Segment Start: Text section
This course is a prerequisite for Concurrent Systems and Applications, Group Project.
Aims
This course is provided to ensure that all students have exposure to a
common imperative programming language. It will give them experience
with the fundamentals of object-oriented programming, and provide a
foundation upon which various Part IB courses (especially Concurrent Systems and Applications and the Group Project) can
build. It also provides specific guidance on the design and debugging
of (small) programs to complement Software Design which will
concentrate on issues that arise with larger bodies of code.
Lectures
Introduction.
Course objectives.
Historical introduction to Java and its relatives.
Comparisons with ML.
The sorts of programming task addressed here.
Basic use of Java.
Compiling and running Java programs.
The layout of a program in Java.
The basic data types and operations on them.
Some important libraries.
More control structures.
Defining new types.
Design and testing programs in Java.
Segment End: Text section
Segment Start: Data extract
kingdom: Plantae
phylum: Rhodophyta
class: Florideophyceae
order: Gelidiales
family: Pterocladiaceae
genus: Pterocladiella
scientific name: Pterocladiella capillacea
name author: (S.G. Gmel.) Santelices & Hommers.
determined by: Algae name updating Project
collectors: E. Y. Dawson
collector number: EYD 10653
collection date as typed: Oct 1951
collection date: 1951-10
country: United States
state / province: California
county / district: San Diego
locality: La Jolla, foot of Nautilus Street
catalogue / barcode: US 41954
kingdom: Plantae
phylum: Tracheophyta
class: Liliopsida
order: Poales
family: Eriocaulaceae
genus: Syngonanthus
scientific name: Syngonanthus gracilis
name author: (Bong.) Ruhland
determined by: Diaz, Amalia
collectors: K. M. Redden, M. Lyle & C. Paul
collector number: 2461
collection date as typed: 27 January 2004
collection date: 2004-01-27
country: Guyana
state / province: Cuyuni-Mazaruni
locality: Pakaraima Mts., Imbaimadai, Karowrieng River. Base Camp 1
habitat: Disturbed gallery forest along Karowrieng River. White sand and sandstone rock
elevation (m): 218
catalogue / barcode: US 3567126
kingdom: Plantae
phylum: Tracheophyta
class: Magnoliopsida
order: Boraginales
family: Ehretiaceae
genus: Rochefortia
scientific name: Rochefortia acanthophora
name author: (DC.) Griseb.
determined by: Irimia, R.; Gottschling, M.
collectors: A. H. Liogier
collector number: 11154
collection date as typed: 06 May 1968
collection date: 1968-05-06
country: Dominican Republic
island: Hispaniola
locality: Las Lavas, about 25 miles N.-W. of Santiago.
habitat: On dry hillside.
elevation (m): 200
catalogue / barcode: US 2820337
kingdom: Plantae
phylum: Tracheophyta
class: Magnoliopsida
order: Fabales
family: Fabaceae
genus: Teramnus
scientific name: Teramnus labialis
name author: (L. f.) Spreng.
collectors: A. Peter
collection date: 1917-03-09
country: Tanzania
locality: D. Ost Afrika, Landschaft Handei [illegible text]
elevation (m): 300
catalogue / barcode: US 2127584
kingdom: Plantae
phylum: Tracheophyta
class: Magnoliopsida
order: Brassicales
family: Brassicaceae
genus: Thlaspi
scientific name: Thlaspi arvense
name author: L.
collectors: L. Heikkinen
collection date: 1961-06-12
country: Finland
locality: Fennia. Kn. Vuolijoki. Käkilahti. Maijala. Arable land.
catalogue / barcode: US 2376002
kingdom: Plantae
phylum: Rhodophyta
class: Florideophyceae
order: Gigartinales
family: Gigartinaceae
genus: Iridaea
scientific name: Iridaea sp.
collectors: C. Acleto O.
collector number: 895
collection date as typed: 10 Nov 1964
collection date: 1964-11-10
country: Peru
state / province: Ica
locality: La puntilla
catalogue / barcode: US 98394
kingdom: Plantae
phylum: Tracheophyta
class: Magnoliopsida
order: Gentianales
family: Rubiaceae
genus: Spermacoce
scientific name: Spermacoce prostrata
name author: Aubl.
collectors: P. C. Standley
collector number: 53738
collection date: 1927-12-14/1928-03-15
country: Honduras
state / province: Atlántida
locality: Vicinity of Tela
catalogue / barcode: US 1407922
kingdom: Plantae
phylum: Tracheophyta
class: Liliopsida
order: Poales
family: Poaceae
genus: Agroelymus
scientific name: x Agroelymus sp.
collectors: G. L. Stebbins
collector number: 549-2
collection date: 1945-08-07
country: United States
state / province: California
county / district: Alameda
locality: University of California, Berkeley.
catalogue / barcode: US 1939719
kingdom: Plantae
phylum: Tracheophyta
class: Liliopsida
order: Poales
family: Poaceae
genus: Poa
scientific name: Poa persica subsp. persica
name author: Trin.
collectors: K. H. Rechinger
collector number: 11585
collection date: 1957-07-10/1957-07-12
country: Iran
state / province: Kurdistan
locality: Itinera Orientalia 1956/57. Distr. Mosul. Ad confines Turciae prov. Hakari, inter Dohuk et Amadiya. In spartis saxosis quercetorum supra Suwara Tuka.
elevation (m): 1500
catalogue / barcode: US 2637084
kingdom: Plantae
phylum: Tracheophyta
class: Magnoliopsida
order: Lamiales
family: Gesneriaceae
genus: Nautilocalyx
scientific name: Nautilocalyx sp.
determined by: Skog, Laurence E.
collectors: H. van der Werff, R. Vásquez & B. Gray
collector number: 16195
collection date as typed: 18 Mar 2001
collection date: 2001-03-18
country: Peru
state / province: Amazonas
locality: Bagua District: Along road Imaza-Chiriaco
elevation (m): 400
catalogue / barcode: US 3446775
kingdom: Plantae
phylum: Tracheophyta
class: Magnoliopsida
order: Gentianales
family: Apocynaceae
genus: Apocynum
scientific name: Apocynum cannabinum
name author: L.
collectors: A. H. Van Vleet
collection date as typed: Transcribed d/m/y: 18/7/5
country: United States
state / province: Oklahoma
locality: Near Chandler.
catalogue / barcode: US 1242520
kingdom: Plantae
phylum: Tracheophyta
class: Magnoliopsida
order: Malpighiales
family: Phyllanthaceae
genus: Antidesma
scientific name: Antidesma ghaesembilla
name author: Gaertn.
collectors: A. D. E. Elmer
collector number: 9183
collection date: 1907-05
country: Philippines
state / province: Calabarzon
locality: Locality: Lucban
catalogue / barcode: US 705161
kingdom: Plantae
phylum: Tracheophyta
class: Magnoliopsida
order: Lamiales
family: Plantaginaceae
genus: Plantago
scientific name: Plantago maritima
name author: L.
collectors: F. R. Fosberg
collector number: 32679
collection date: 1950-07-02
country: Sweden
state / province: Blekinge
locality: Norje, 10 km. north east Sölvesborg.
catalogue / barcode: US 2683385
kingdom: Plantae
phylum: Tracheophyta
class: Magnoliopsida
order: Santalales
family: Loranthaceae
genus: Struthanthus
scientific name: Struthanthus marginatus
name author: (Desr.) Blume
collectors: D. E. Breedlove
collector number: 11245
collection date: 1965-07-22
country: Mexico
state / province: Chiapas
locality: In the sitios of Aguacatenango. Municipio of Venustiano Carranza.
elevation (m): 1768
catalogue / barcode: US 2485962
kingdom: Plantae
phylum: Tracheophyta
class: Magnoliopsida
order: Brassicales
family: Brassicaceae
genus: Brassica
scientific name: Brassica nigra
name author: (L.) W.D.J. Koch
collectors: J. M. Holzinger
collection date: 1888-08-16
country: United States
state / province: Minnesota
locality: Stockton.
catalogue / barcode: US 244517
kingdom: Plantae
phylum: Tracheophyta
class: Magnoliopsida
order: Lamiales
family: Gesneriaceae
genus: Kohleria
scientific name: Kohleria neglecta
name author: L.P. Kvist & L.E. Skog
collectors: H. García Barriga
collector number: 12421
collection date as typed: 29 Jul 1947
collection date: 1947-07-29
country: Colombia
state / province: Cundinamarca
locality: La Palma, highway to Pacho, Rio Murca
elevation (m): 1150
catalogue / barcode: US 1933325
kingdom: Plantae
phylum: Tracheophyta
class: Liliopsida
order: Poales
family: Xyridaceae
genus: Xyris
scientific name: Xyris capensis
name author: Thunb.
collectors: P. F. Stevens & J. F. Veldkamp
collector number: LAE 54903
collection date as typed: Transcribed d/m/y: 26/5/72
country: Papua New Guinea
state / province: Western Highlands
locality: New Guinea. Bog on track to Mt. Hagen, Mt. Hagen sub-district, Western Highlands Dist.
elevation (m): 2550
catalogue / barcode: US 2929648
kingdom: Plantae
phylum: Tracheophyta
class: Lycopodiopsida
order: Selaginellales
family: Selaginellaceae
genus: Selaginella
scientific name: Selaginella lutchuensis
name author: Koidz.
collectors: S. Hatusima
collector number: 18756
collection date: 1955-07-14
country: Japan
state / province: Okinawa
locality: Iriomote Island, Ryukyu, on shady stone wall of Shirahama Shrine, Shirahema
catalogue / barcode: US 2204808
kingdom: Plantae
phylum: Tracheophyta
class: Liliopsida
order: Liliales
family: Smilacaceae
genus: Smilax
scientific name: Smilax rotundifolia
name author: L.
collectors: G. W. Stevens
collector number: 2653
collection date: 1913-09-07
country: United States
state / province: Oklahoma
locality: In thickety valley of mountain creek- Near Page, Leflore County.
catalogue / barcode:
Segment End: Data extract
Instructions:
1. Please decide whether each statement agrees with the course description, answering yes or no and quoting the words that settle it: (a) The course is a prerequisite for the Group Project. (b) Software Design concentrates on the design and debugging of small programs. (c) The lectures include comparisons with ML.
2. Extend the course description from its final line.
The records have no connection to the course description.

Responses by task:
1.
(a) Yes: "This course is a prerequisite for Concurrent Systems and Applications, Group Project."
(b) No: "Software Design which will concentrate on issues that arise with larger bodies of code."
(c) Yes: "Comparisons with ML."

2.
Understanding your objective.
Decomposing a task into manageable units.
Incremental development.
Data structures.
Program structure and information hiding.
Using existing library code.
Representative Java applications.
Calculation.
File access.
User interface.
Network access.
Conclusion.
Strengths and limitations of Java.
A brief mention of alternatives.
Objectives
At the end of the course students will be able to write Java code
in the form of both applications and applets. They should have an overview
of all features of the language and of major parts of its associated
libraries.
Recommended reading
* Eckel, B. (1998). Thinking in Java. Prentice-Hall.